Quote from: Marco Pontello on May 02, 2008, 11:46:52 AM
Uhm... I think that the PBIde haven't any particular feature that make it really special, so that a lot of Win developer already use something differents. Programmer's editor are very common (and more so under Linux), and it's highly probable, IMHO, that many developers already have a preferred editor that will be more than appy to use, simply adapting it to FreeBASIC: with a syntax file and a couple of parameters to run the compiler and parse the results, is a pretty common and easy job.

"Not really special"?  Well. I agree that it doesn't have much in the way of sex appeal, but it is highly functional and well integrated to the compiler, debugger, assembler, and help file system.  It allows you to step the program, set break points, query the contents of variables, explore include files easily, view and modify the registers, view the stacked calls, step in and out of routines, customize fonts and size, have several source files opened at the same time, specify various paths, compile and run from the IDE, and provides generic and in-context help.  It also provides syntax checking and syntax highlighting, and is logically (if somewhat plainly) arranged.  There has been some quibbling about the lack of Project and version control, and there is always someone that finds something they either don't like, or want added to the IDE.  But overall, you don't really need another IDE for PowerBasic, you just have the option to use one if you prefer. 

Marco Pontello

Yes, not really special.
The only interesting features are the ones that relate to the debugger, obviously. Among the others, there are none uniques or not accomplished (sometimes better) by other editors.
The debugger iteself it isn't too friendly or advanced, IMHO, compared to other similar tools (Delphi, just to name one), so I don't miss it too much using other editors. I can count on the fingers of my hand the times I had resorted to load a source on PBIde to analyze a particular situation with the debugger.

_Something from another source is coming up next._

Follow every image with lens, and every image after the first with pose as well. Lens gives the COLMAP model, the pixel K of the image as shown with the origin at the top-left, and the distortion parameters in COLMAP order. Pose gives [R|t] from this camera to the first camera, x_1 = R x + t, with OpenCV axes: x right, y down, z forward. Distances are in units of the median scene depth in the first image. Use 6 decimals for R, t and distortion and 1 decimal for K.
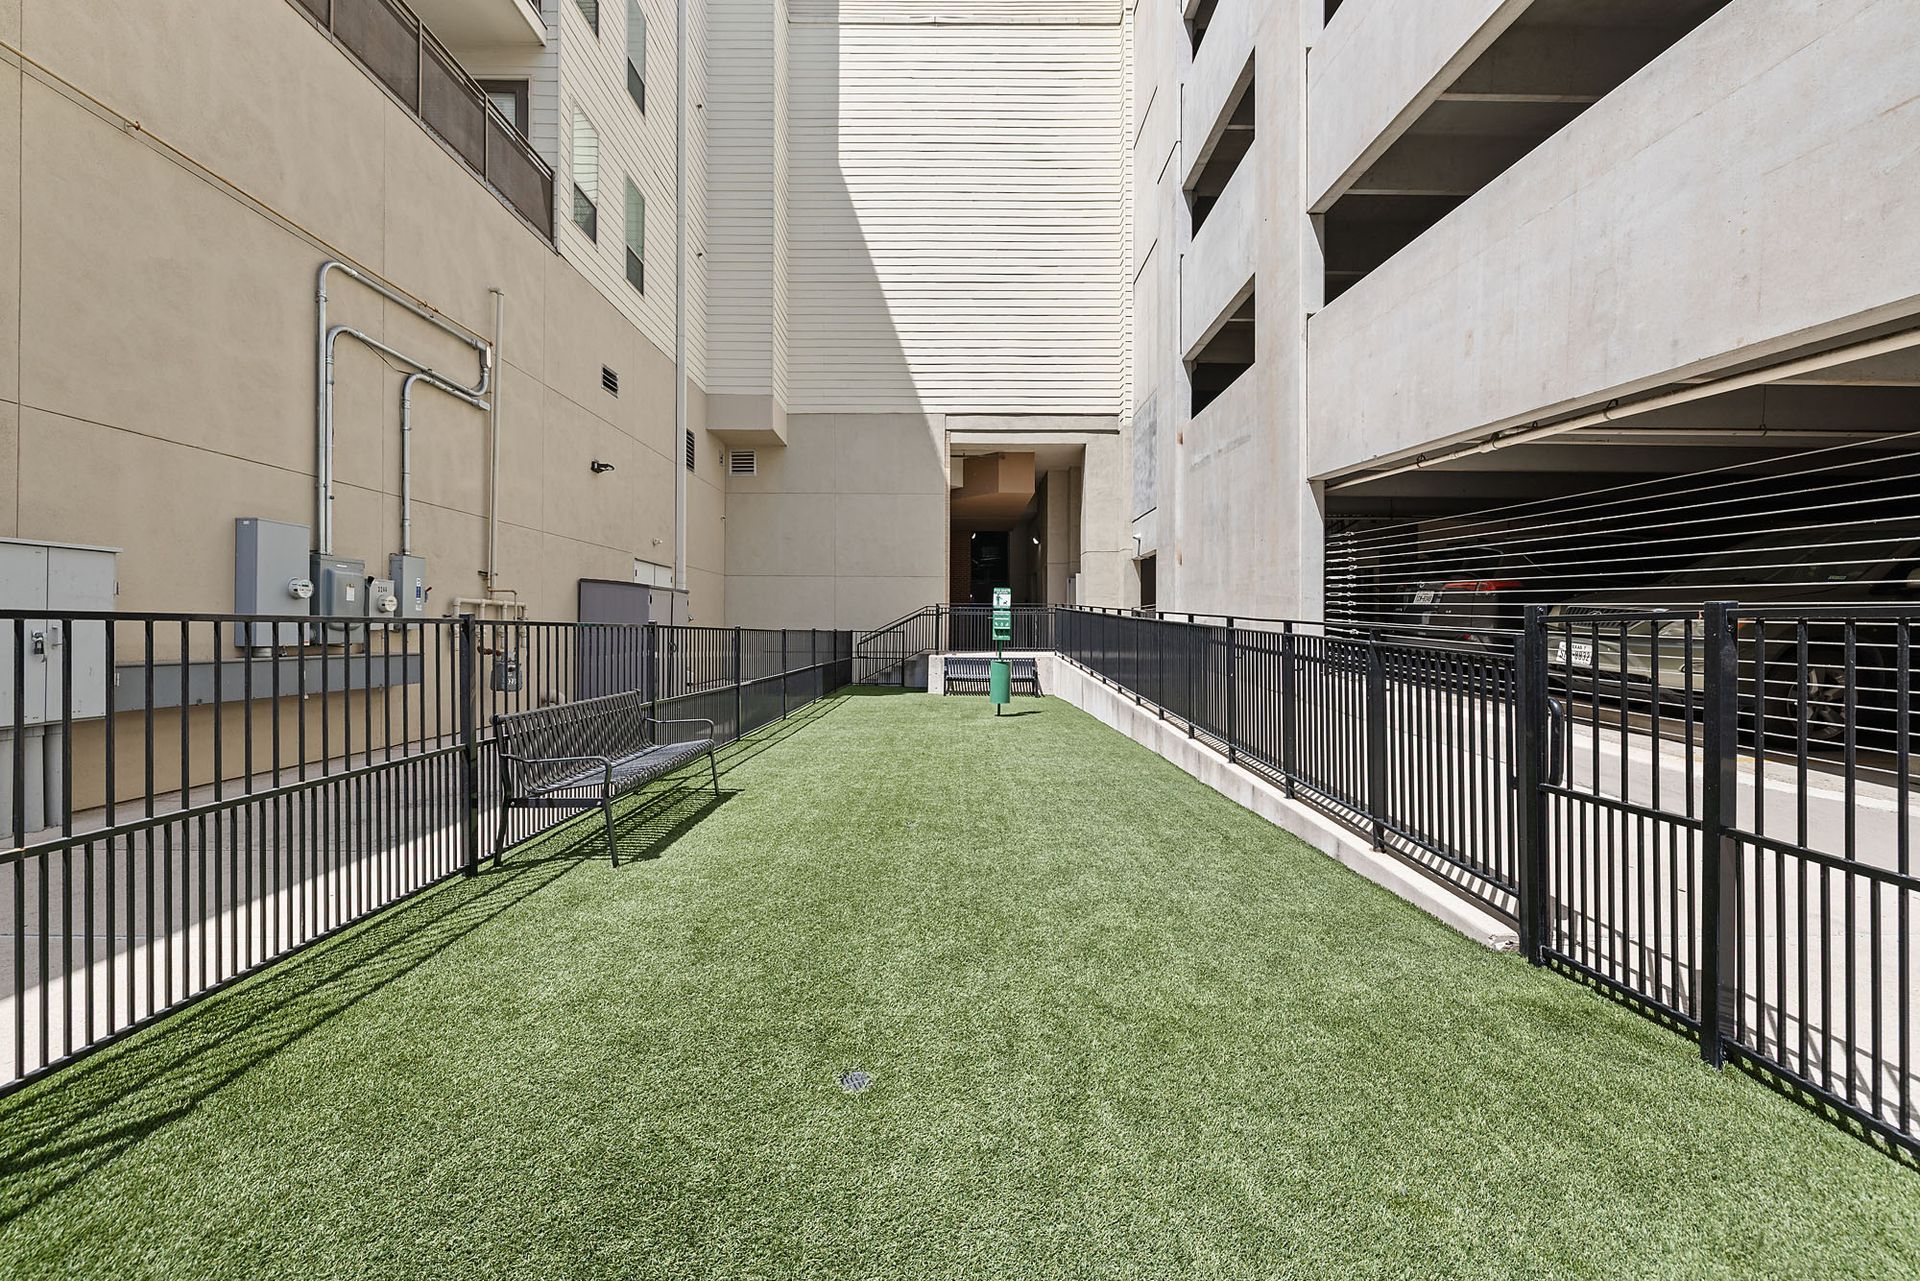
lens RADIAL K [[822.1, 0, 961.3], [0, 822.1, 629.7], [0, 0, 1]] dist [0.008762, 0.000026]
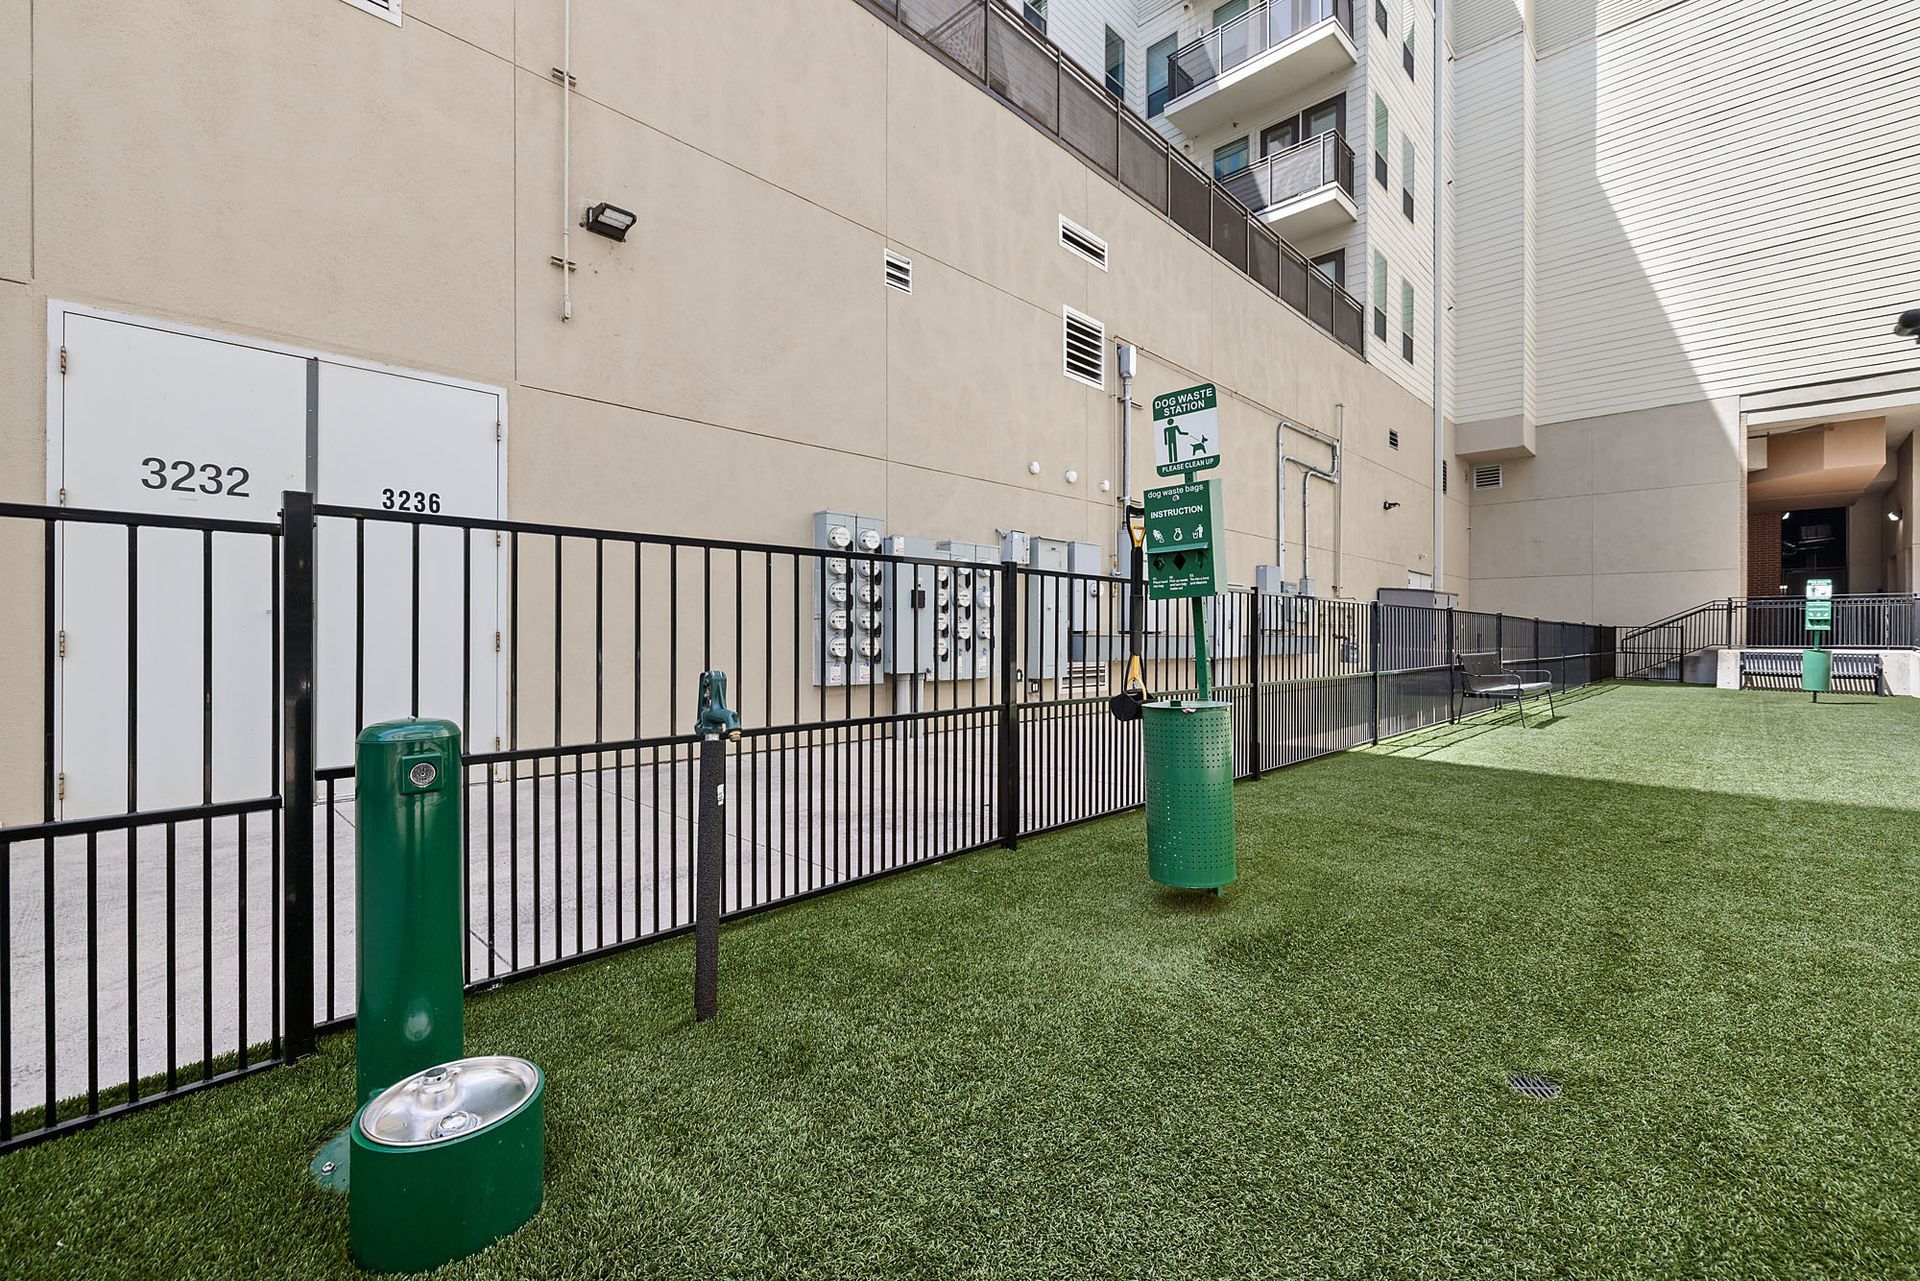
lens RADIAL K [[822.1, 0, 967.4], [0, 822.1, 630.0], [0, 0, 1]] dist [0.008762, 0.000026]
pose [[0.719702, -0.006223, -0.694256, 0.002501], [0.001520, 0.999972, -0.007387, 0.013236], [0.694282, 0.004261, 0.719691, -0.349668]]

It may be a subjective thing, but knowing that there are a lot of users that choosed to use other editors, instead of the one include, make me think I'm not the only one witch think so.

Off course this doesn't mean that it isn't usable, or that it can't be found perfectly sufficent by many others developers.

Donald Darden

iDE evaluations tend to be highly subjective, and some people develop a preference for one and try to use it wherever they can.  I find that having the debugger can be a great enabler, but there are other methods of diagnosing a problem in the code.    You use the methods that work best for you, and if you don't want to use the IDE that comes with the product, you just learn to do without some features that are not supported by tacked-on IDEs.  But to me, this always tends to give the native IDE an edge.